Ovviamente, la crescita della domanda, a cui non corrisponde una crescita dell’offerta, ha fatto lievitare il prezzo, che è più che raddoppiato negli ultimi 15 anni. E il trend non sembra arrestarsi: se non si interverrà con politiche mirate la domanda di fertilizzanti al fosforo è destinata a raddoppiare entro il 2050, e con l’offerta che inizierà a declinare la filiera alimentare mondiale rischia di finire nel caos. Di fronte a questo quadro apocalittico, diverse istituzioni si sono mosse alla ricerca di soluzioni. Nel 2013 è nata la European Sustainable Phosphorus Platform (Espp), una piattaforma che riunisce una vasta gamma di attori europei lungo l’intera filiera del fosforo con lo scopo di trovare soluzioni condivise per una più efficiente gestione della risorsa.

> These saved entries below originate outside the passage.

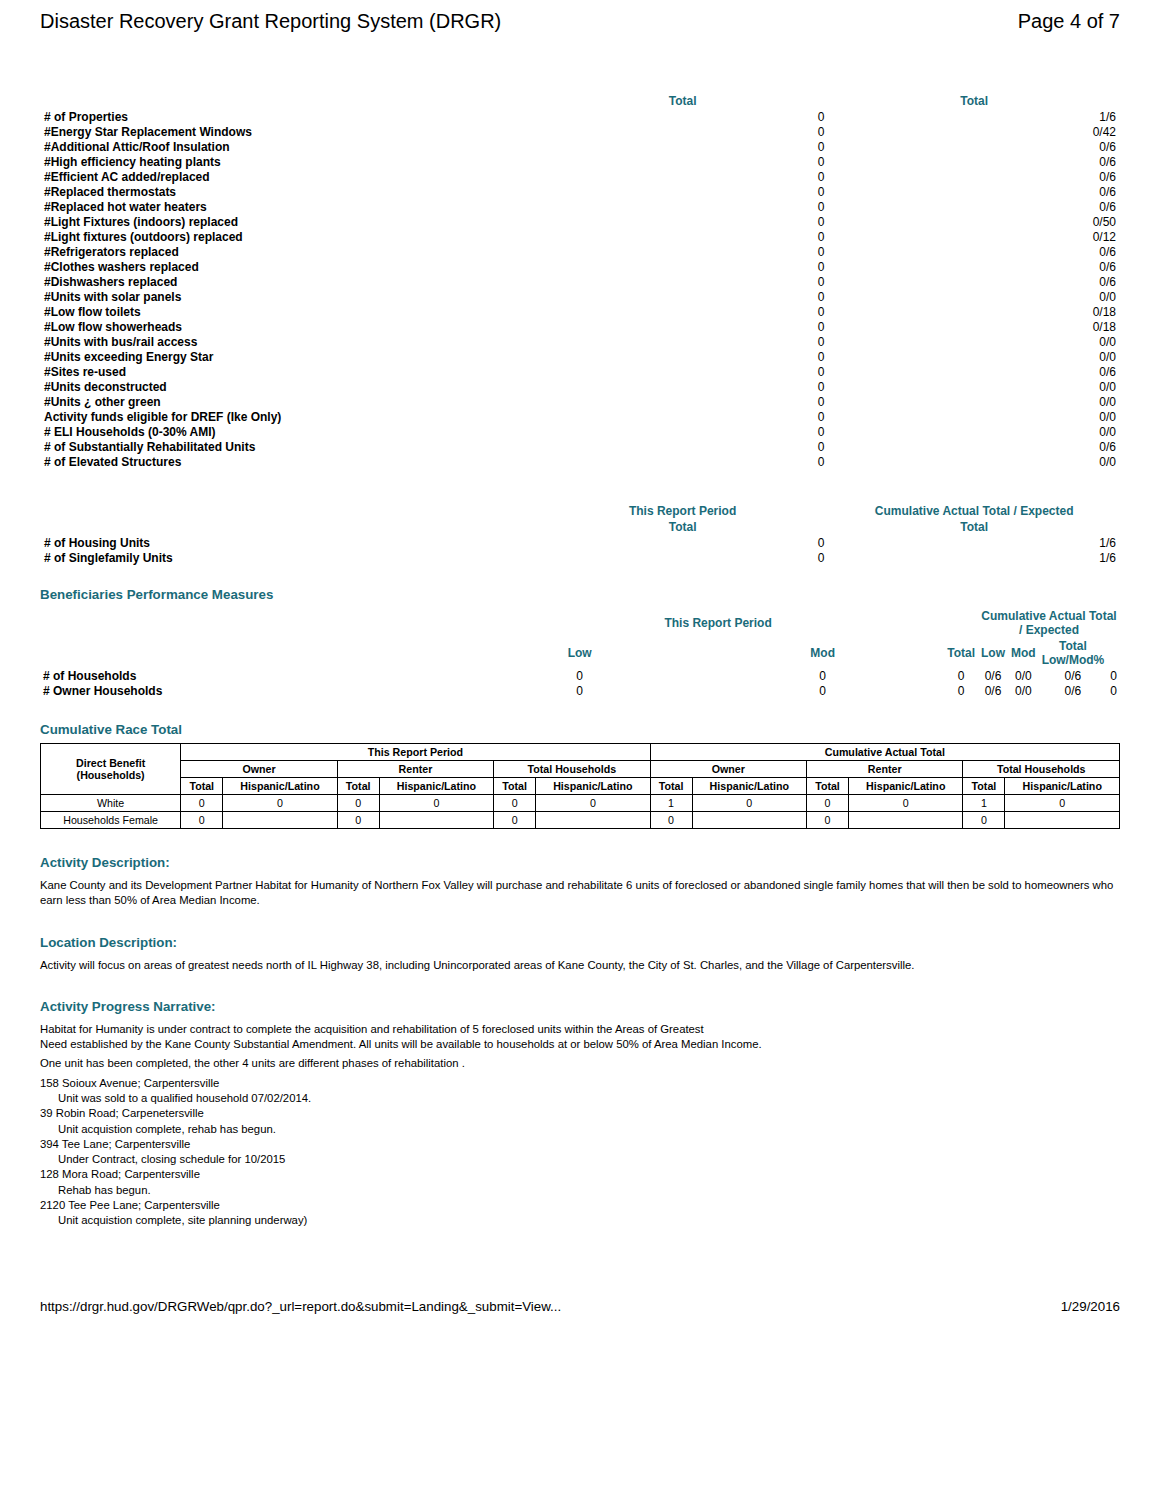Disaster Recovery Grant Reporting System (DRGR)
Page 4 of 7
| | Total | Total |
| --- | --- | --- |
| # of Properties | 0 | 1/6 |
| #Energy Star Replacement Windows | 0 | 0/42 |
| #Additional Attic/Roof Insulation | 0 | 0/6 |
| #High efficiency heating plants | 0 | 0/6 |
| #Efficient AC added/replaced | 0 | 0/6 |
| #Replaced thermostats | 0 | 0/6 |
| #Replaced hot water heaters | 0 | 0/6 |
| #Light Fixtures (indoors) replaced | 0 | 0/50 |
| #Light fixtures (outdoors) replaced | 0 | 0/12 |
| #Refrigerators replaced | 0 | 0/6 |
| #Clothes washers replaced | 0 | 0/6 |
| #Dishwashers replaced | 0 | 0/6 |
| #Units with solar panels | 0 | 0/0 |
| #Low flow toilets | 0 | 0/18 |
| #Low flow showerheads | 0 | 0/18 |
| #Units with bus/rail access | 0 | 0/0 |
| #Units exceeding Energy Star | 0 | 0/0 |
| #Sites re-used | 0 | 0/6 |
| #Units deconstructed | 0 | 0/0 |
| #Units ¿ other green | 0 | 0/0 |
| Activity funds eligible for DREF (Ike Only) | 0 | 0/0 |
| # ELI Households (0-30% AMI) | 0 | 0/0 |
| # of Substantially Rehabilitated Units | 0 | 0/6 |
| # of Elevated Structures | 0 | 0/0 |
| | This Report Period | Cumulative Actual Total / Expected |
| --- | --- | --- |
| | Total | Total |
| # of Housing Units | 0 | 1/6 |
| # of Singlefamily Units | 0 | 1/6 |
Beneficiaries Performance Measures
| | This Report Period | Cumulative Actual Total / Expected |
| | Low | Mod | Total | Low | Mod | Total Low/Mod% | |
| # of Households | 0 | 0 | 0 | 0/6 | 0/0 | 0/6 | 0 |
| # Owner Households | 0 | 0 | 0 | 0/6 | 0/0 | 0/6 | 0 |
Cumulative Race Total
| Direct Benefit (Households) | This Report Period | Cumulative Actual Total |
| --- | --- | --- |
| Owner | Renter | Total Households | Owner | Renter | Total Households |
| Total | Hispanic/Latino | Total | Hispanic/Latino | Total | Hispanic/Latino | Total | Hispanic/Latino | Total | Hispanic/Latino | Total | Hispanic/Latino |
| White | 0 | 0 | 0 | 0 | 0 | 0 | 1 | 0 | 0 | 0 | 1 | 0 |
| Households Female | 0 | | 0 | | 0 | | 0 | | 0 | | 0 | |
Activity Description:
Kane County and its Development Partner Habitat for Humanity of Northern Fox Valley will purchase and rehabilitate 6 units of foreclosed or abandoned single family homes that will then be sold to homeowners who earn less than 50% of Area Median Income.
Location Description:
Activity will focus on areas of greatest needs north of IL Highway 38, including Unincorporated areas of Kane County, the City of St. Charles, and the Village of Carpentersville.
Activity Progress Narrative:
Habitat for Humanity is under contract to complete the acquisition and rehabilitation of 5 foreclosed units within the Areas of Greatest
Need established by the Kane County Substantial Amendment. All units will be available to households at or below 50% of Area Median Income.
One unit has been completed, the other 4 units are different phases of rehabilitation .
158 Soioux Avenue; Carpentersville
Unit was sold to a qualified household 07/02/2014. 39 Robin Road; Carpenetersville
Unit acquistion complete, rehab has begun. 394 Tee Lane; Carpentersville
Under Contract, closing schedule for 10/2015 128 Mora Road; Carpentersville
Rehab has begun. 2120 Tee Pee Lane; Carpentersville
Unit acquistion complete, site planning underway)
https://drgr.hud.gov/DRGRWeb/qpr.do?_url=report.do&submit=Landing&_submit=View...
1/29/2016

Ovviamente la soluzione al fenomeno non è così immediata, intanto per via delle deboli incidenze della Politica Mondiale nel settore agricolo, come la PAC in Europa, sia per ulteriori fattori che spesso sono di complessa ponderazione.
Tra questi la diminuzione, tra gli altri esseri viventi, degli uccelli. Secondo BirdLife International, Società di ornitologia della Repubblica Ceca e della Royal Society for the Protection of Birds (RSPB), dal 1980, in Europa, l’agricoltura intensiva ed altre attività umane hanno fatto scomparire tra 600 e 900 milioni di esemplari di specie più comuni di uccelli: in pratica una su sei. Con la loro diminuzione è calato drasticamente il loro apporto naturale soprattutto di fosfati e nitrati, come confermato dal Departamento de edafoloxía e química agrícola dell’Universidade de Santiago de Compostela.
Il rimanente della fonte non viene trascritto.